Study 2 explored the shape representation of objects with different levels of tactile exposure by a direct shape manifestation experiment (3D model making). We used a subjective evaluation method to measure the goodness of the models, and a computer graphics approach to measure the (dis)agreement within and across subject groups for the models. We further visualize the shape representation space for each domain objects using the method of MDS. The results showed that the absence of visual experience led to poorer abilities to make 3D models for animals and did not affect the abilities for tools and large objects on the group average level. However, the blind subjects had greater variations in their 3D modelling for tools relative to the sighted, and the tool models made by the blind group were shorter. The lack of visual experience did lead to specific changes in the operable of objects.
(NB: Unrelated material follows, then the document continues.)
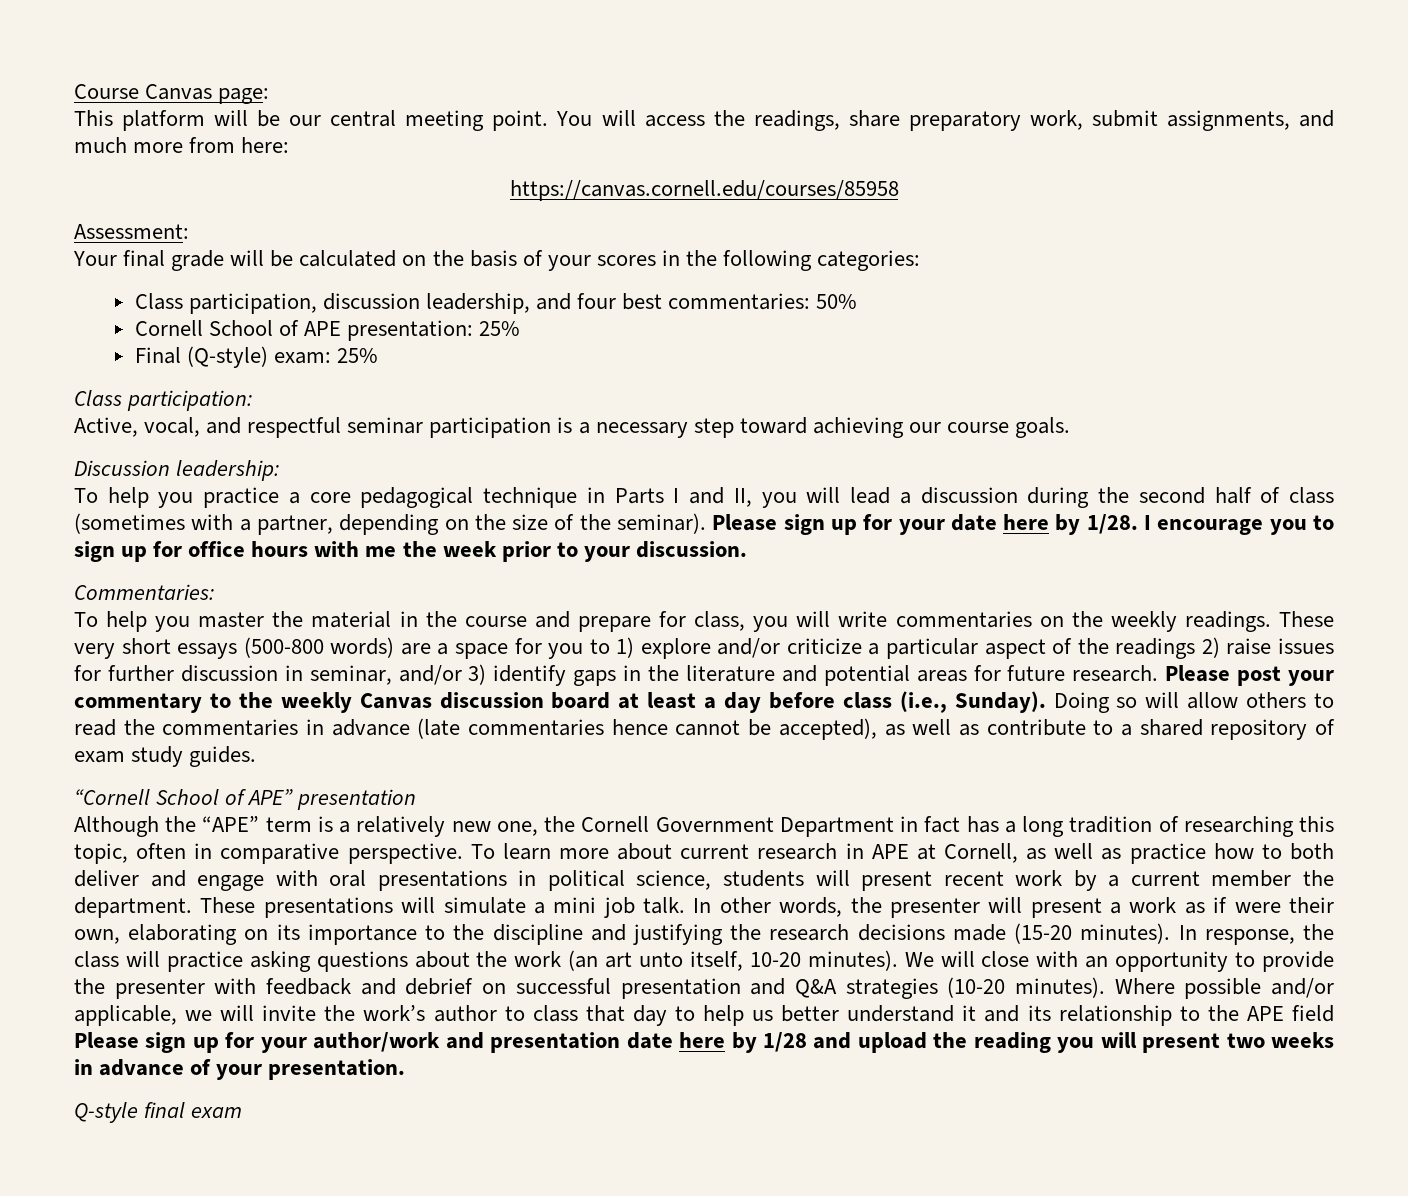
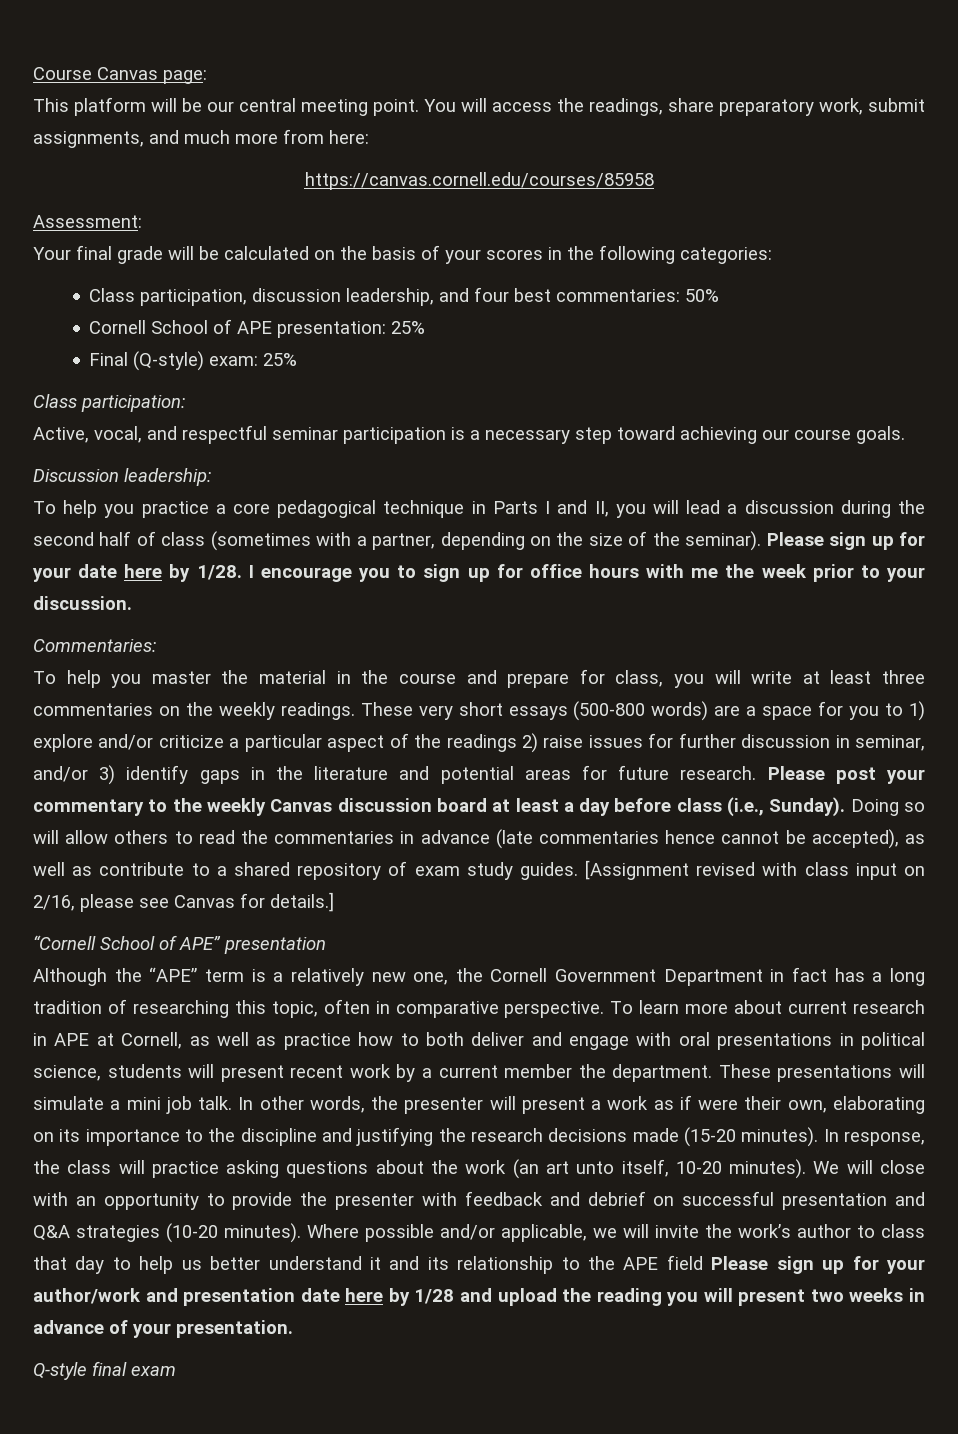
(888, 619) none -> [802,670,925,684] at least three
(257, 756) none -> [585,860,925,880] [33,892,334,912] [Assignment revised with class input on 2/16, please see Canvas for details.]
Study 3 explored how the absence of visual experience would impact participants’ production of 2D shapes for objects by another shape manifestation experiment (2D drawing). In this study, we recruited an independent group of raters to name and score the drawings to quantify the goodness of the drawings, and used the multi-arrangement task to see whether blindness affects the inter-subject alignment in object representation. The results showed that the lack of visual experience had the strongest impact on how well they drew animals. For tools with rich tactile/manipulation experiences, the blind group drew with similar quality as the sighted group, indicating that vision helps to align the shapes at tools. The level of individual differences between blind and sighted group was comparable, and there were systematic differences between groups, but it is difficult to determine whether these differences are due to visual experience or artistic experience.
Study 4 used non-object concrete concepts with different visual importance as experimental materials to examine whether the findings about object shapes were applicable to more general conceptual knowledge that was not limited to specific traditional object shapes. We asked participants to complete a drawing task, and analyzed the painting quality and inter-subject consistency. The results showed that the lack of visual experience affected the quality of shape production for non-object concrete concepts. Even with different tactile experiences, there was no significant difference in the drawing quality of the two types of concepts. This means that for the shape representation of non-object concrete concepts, whether it had explicit shape that can be described by language may become more important.
In summary, we found that even for such a classic supramodal property - shape, its representation reflects the intricate orchestration of vision, touch and language. In human brain intelligence, these pieces of information are utilized together to construct an internal model representation of shape. These findings not only provide some answers to the modality-specific of shape representation, but also highlight the limitations of current theories of general concept knowledge representation,and also have broader implications for the development of current machine intelligence and the neurorehabilitation of people with visually impaired or hearing impaired.